● **What is required**
Make an exact copy of the entries, taking out every picture.

Collected data entries:

────────────────

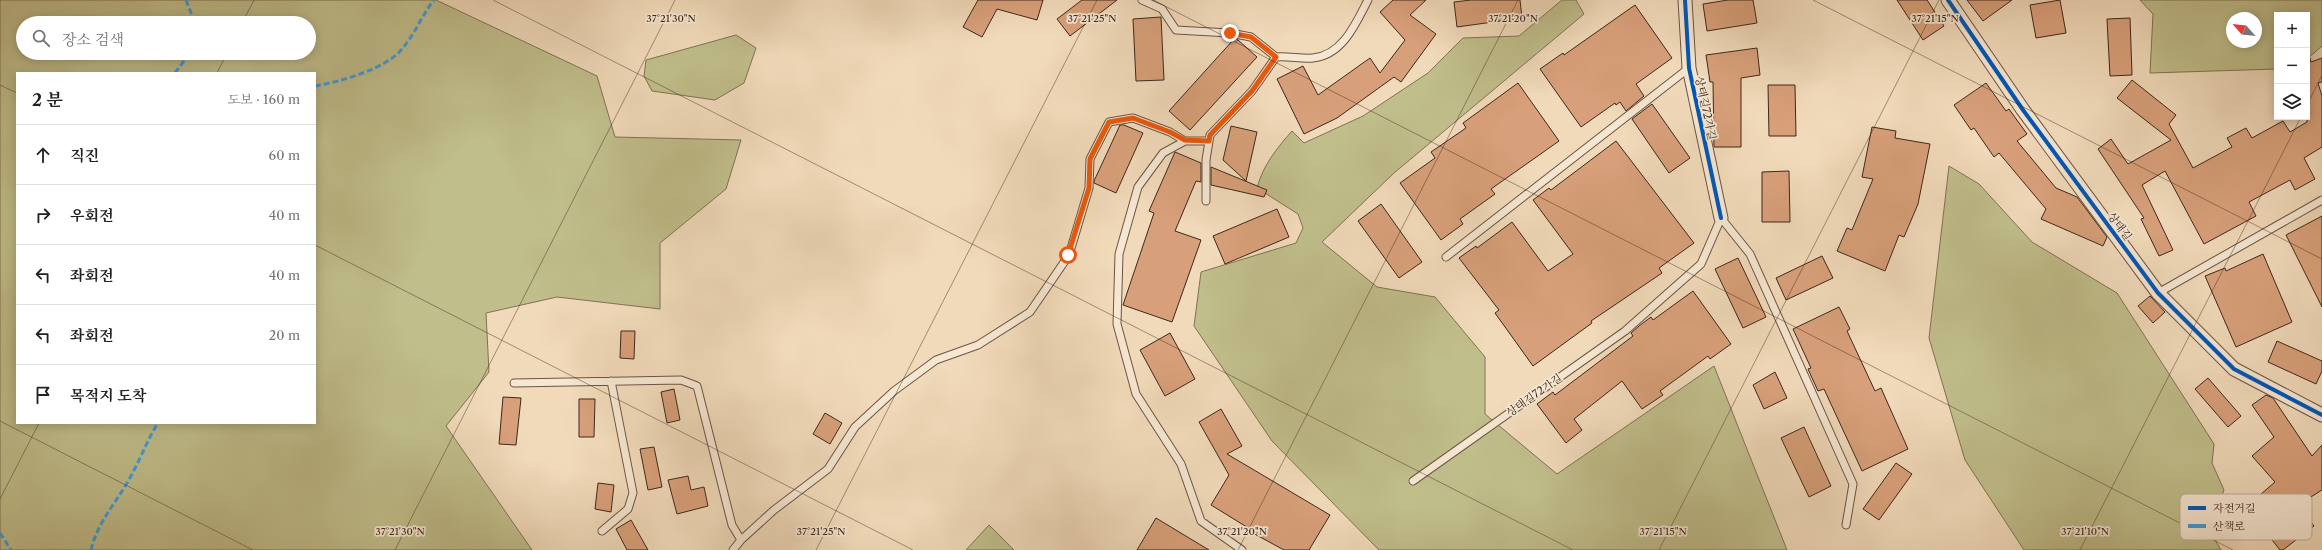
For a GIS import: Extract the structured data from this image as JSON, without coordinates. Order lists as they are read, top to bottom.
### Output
{
  "streets": {
    "street": ["상태길72가길", "상태길"]
  },
  "legend": ["자전거길", "산책로"],
  "north": "top left",
  "page": {
    "map_buttons": ["+", "−"],
    "search": "장소 검색",
    "heading": ["2 분", "도보 · 160 m"],
    "list": [
      ["직진", "60 m"],
      ["우회전", "40 m"],
      ["좌회전", "40 m"],
      ["좌회전", "20 m"],
      "목적지 도착"
    ]
  },
  "coordinates": [
    "37°21'30\"N",
    "37°21'25\"N",
    "37°21'20\"N",
    "37°21'15\"N",
    "37°21'10\"N"
  ]
}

────────────────

● **Task solution**
For a GIS import: Extract the structured data from this image as JSON, without coordinates. Order lists as they are read, top to bottom.
### Output
{
  "streets": {
    "street": ["상태길72가길", "상태길"]
  },
  "legend": ["자전거길", "산책로"],
  "north": "top left",
  "page": {
    "map_buttons": ["+", "−"],
    "search": "장소 검색",
    "heading": ["2 분", "도보 · 160 m"],
    "list": [
      ["직진", "60 m"],
      ["우회전", "40 m"],
      ["좌회전", "40 m"],
      ["좌회전", "20 m"],
      "목적지 도착"
    ]
  },
  "coordinates": [
    "37°21'30\"N",
    "37°21'25\"N",
    "37°21'20\"N",
    "37°21'15\"N",
    "37°21'10\"N"
  ]
}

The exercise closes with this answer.